À faire:
(a) Pour chacune des affirmations suivantes, dites si elle concorde avec l'extrait en répondant par oui ou non, et citez à l'identique les mots de l'extrait qui tranchent : (i) Le programme 210 a été fusionné au sein du programme 124. (ii) Le programme 124 figure dans la mission « Sport, jeunesse et vie associative ». (iii) Le Gouvernement a justifié cette évolution dans sa réponse au questionnaire budgétaire.
(b) Recopiez, s'il vous plaît, le passage de l'extrait commençant par « Dans sa réponse » et se poursuivant jusqu'à « sein d'actions distinctes. ».
(c) D'après l'extrait, quels effets le Gouvernement attend-il de la mutualisation de moyens au sein d'un programme-support unique aux ministères sociaux ?

***** Extrait fourni

La mission « Sport, jeunesse et vie associative » a toujours été modeste. Mais, cette année, elle se réduit comme peau de chagrin.
L'ancien programme de soutien de la mission, le programme 210 « Conduite et pilotage de la politique du sport, de la jeunesse et de la vie associative » a disparu pour être fusionné au sein du programme 124, figurant dans la mission « Solidarité, insertion et égalité des chances » et y prend l'appellation « Conduite et soutien des politiques sanitaires, sociales, du sport, de la jeunesse et de la vie associative ».
Dans sa réponse à mon questionnaire budgétaire, le Gouvernement a justifié cette évolution en expliquant que cette mutualisation de moyens au sein d'un programme-support unique aux ministères sociaux permettra une gestion plus économe dans un contexte budgétaire fortement contraint, une simplification des procédures et une meilleure utilisation des ressources humaines. Les moyens budgétaires en personnels affectés à la politique du sport et à celle de la jeunesse et de la vie associative devraient être clairement identifiés au sein d'actions distinctes.

**********
***** Données à examiner

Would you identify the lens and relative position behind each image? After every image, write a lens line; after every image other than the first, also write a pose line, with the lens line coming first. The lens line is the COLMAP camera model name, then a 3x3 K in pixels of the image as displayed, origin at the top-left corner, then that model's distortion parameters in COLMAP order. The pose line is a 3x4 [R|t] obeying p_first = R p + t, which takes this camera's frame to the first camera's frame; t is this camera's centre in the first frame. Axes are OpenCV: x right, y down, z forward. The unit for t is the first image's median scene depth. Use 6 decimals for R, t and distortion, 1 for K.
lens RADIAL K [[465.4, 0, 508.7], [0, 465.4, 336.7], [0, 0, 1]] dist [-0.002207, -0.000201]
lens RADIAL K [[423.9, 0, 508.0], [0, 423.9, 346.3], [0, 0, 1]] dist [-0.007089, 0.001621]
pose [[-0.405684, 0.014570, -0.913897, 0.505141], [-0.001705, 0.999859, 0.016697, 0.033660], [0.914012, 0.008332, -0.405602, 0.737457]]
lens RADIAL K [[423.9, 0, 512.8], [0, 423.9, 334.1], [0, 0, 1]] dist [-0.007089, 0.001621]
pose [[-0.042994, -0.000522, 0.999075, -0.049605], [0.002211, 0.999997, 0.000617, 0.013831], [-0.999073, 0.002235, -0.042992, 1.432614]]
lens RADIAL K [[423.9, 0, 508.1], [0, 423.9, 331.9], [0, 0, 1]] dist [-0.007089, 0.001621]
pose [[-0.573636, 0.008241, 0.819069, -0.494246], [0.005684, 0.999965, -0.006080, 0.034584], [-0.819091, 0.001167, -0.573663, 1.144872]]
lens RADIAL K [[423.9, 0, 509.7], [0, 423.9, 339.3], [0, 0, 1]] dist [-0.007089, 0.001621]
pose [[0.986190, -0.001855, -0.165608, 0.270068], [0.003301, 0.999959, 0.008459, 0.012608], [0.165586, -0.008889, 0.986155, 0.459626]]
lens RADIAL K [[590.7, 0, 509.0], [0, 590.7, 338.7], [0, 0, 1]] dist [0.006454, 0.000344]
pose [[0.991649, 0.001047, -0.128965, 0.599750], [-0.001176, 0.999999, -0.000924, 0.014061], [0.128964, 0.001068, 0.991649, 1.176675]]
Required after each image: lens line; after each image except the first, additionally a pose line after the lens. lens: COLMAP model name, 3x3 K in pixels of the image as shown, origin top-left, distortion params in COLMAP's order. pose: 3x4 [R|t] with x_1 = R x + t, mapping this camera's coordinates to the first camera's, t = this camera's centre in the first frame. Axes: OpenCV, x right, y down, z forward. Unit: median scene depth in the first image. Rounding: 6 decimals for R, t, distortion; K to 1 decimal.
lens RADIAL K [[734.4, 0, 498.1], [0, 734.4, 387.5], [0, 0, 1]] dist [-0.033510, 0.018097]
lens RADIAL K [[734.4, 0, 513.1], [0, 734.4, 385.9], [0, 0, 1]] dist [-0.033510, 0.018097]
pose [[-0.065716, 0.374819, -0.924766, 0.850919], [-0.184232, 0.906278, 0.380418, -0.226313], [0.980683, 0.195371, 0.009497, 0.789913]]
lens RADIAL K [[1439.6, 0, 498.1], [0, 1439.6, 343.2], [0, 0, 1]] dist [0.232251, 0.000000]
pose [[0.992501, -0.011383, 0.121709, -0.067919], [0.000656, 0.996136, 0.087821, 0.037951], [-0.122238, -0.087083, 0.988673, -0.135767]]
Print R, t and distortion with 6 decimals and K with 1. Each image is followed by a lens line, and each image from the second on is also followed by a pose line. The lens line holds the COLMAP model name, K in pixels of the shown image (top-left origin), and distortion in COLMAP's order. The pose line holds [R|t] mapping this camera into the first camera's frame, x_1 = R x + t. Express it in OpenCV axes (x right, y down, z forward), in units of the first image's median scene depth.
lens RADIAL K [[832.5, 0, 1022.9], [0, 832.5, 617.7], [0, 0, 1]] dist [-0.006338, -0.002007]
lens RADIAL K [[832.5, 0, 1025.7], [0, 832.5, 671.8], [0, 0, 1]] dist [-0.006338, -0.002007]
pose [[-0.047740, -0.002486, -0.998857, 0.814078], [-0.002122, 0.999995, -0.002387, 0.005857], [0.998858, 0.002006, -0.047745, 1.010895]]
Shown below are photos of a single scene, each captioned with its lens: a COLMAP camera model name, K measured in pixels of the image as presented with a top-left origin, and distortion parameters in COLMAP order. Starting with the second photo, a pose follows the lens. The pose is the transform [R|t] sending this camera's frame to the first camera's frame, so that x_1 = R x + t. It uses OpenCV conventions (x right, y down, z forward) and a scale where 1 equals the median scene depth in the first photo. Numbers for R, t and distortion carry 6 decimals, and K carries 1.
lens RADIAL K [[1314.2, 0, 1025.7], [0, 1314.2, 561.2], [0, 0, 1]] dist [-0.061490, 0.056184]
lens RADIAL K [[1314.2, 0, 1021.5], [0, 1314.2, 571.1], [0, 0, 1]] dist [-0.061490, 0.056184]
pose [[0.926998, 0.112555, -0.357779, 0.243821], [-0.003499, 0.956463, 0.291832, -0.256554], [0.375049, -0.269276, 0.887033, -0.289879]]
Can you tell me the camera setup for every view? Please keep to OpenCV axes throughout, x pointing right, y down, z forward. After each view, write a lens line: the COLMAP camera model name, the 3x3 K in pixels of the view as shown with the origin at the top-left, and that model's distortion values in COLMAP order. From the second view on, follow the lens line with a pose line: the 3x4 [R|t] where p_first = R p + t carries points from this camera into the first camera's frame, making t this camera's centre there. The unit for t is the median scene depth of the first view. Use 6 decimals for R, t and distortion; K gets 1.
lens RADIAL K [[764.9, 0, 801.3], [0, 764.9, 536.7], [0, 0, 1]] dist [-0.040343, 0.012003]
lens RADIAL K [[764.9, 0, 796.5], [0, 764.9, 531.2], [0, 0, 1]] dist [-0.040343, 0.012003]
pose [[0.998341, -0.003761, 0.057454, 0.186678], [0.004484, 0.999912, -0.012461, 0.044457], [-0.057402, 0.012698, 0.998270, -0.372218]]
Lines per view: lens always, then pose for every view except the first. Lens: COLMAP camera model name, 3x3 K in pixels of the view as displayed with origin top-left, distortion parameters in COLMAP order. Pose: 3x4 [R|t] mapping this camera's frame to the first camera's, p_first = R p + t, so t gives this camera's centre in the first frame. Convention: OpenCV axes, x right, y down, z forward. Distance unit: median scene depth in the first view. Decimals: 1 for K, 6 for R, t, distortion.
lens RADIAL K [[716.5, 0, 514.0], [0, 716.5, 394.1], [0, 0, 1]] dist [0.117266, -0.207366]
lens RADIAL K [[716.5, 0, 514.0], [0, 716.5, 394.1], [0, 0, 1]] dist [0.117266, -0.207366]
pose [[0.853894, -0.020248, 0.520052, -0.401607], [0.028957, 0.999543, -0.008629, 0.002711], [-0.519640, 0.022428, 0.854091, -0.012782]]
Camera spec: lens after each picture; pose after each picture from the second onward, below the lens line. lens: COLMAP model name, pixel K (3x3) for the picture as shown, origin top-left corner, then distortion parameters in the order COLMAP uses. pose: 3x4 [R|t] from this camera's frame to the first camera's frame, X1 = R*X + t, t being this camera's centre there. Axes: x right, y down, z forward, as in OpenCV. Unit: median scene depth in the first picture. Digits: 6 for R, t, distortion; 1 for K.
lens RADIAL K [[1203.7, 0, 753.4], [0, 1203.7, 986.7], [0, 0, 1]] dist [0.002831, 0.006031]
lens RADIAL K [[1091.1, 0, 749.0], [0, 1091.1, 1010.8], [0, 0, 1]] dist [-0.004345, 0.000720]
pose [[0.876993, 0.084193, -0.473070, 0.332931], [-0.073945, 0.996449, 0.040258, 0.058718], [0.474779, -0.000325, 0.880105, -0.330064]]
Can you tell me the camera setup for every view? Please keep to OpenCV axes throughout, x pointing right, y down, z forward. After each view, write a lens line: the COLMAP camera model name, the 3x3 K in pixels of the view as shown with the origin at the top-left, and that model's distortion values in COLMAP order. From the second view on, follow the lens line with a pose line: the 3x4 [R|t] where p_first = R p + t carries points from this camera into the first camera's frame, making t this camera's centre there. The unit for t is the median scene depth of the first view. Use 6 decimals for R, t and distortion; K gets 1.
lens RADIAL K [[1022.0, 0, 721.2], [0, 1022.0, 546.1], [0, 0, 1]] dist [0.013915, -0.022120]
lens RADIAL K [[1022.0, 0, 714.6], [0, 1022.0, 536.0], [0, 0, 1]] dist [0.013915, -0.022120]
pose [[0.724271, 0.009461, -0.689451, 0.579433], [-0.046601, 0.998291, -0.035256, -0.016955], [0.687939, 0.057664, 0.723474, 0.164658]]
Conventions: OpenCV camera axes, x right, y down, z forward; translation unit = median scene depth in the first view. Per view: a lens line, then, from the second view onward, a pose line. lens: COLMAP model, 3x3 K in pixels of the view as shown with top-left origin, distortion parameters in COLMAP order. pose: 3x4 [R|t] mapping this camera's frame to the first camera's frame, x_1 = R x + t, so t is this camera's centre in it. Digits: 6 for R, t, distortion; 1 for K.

**********

Corrigé:
(a)
(i) Oui : « a disparu pour être fusionné au sein du programme 124 ».
(ii) Non : « figurant dans la mission « Solidarité, insertion et égalité des chances » ».
(iii) Oui : « Dans sa réponse à mon questionnaire budgétaire, le Gouvernement a justifié cette évolution ».

(b)
Dans sa réponse à mon questionnaire budgétaire, le Gouvernement a justifié cette évolution en expliquant que cette mutualisation de moyens au sein d'un programme-support unique aux ministères sociaux permettra une gestion plus économe dans un contexte budgétaire fortement contraint, une simplification des procédures et une meilleure utilisation des ressources humaines. Les moyens budgétaires en personnels affectés à la politique du sport et à celle de la jeunesse et de la vie associative devraient être clairement identifiés au sein d'actions distinctes.

(c) Une gestion plus économe dans un contexte budgétaire fortement contraint, une simplification des procédures et une meilleure utilisation des ressources humaines.